Aufgabe | Bitte nennen Sie den Preis, zu dem Nordseeöl (Brent) laut dem Textausschnitt zum Ölmarkt gehandelt wird.

Textausschnitt |
------
(openPR) LEIPZIG. (Ceto) Die zwei Seiten der „Tropensturm-Isaac-Medaille“ begrenzen seit gestern Nachmittag einen einseitigen Verlauf der Rohölnotierungen, wie er zuvor erst auf- und dann abwärts erkennbar war. Nordseeöl (Brent) wird weiterhin für etwas mehr als 113 Dollar je Barrel gehandelt, während amerikanisches Leichtöl (WTI) auf 96 Dollar zulegt. Treibend ist der Fakt, dass die Bestände in den USA sogar deutlicher zurückgegangen sind, als vor den Schätzungen des American Petroleum Institute bereits vermutet worden war. Isaac hat durch den Betriebsausfall von Ölanlagen im Golf von Mexiko offenbar doch mehr wirtschaftlichen Schaden angerichtet als vermutet. Hemmend sind dagegen die Aussagen, dass beim Passieren des Sturms wenig Materialschaden zu beklagen war und sich der Betrieb nun normalisiert – denn das lässt auf wieder höhere Fördermengen und ein größeres Angebot schließen.
Noch vor wenigen Tagen meldeten wir schlechte Wirtschafsdaten aus diversen Ecken der Welt. Zumindest aus den USA kamen gestern bessere Werte. Der Euro legt dadurch zu – 1,26 Dollar ist der Gegenwert am frühen Donnerstag. Natürlich liegt das auch an der mit Spannung erwarteten Finanz-Entscheidung der Europäischen Zentralbank (14.30 Uhr), die wie immer Hoffnungen schürt – aber auch Skepsis.
------
Bereitgestellte Daten |
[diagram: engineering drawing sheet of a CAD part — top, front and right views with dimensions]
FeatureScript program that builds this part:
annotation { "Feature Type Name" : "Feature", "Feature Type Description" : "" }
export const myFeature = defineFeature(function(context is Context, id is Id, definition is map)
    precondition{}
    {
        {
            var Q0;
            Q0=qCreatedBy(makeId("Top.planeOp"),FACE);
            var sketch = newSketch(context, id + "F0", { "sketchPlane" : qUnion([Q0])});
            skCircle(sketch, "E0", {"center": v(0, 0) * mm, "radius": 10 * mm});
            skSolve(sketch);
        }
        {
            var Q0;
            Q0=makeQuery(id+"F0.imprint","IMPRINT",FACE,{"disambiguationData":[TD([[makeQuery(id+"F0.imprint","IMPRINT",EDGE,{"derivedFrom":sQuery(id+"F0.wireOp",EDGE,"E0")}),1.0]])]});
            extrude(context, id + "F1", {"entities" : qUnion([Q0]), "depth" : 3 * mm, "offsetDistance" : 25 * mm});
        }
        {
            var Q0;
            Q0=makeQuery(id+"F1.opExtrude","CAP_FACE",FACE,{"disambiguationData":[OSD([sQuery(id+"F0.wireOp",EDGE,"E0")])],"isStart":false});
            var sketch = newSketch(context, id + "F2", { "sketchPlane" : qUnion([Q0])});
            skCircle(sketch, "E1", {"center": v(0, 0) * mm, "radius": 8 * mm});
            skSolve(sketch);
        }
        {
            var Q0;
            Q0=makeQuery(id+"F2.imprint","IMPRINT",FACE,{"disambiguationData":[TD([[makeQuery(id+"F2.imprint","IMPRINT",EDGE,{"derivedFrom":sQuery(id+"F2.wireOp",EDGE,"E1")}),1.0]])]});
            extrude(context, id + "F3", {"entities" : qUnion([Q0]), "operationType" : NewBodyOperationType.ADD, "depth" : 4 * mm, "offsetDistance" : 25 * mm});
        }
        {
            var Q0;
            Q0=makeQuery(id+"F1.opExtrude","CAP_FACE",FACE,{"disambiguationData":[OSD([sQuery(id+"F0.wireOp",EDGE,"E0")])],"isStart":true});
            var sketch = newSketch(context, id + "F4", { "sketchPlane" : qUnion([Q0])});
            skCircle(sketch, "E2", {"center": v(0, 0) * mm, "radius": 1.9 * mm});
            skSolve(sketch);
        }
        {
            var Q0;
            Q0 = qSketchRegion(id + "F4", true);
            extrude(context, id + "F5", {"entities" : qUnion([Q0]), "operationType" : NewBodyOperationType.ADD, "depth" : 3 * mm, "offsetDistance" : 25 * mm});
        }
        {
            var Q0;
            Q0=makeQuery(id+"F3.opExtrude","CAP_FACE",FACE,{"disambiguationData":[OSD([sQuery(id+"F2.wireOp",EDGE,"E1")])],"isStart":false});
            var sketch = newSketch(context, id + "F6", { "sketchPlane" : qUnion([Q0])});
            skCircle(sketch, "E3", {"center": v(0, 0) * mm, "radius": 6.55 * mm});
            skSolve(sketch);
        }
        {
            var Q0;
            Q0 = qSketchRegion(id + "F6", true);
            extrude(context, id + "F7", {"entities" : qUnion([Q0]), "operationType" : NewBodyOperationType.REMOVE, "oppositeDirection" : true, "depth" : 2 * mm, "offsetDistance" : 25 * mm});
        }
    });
------
Antwortfeld | Für etwas mehr als 113 Dollar je Barrel.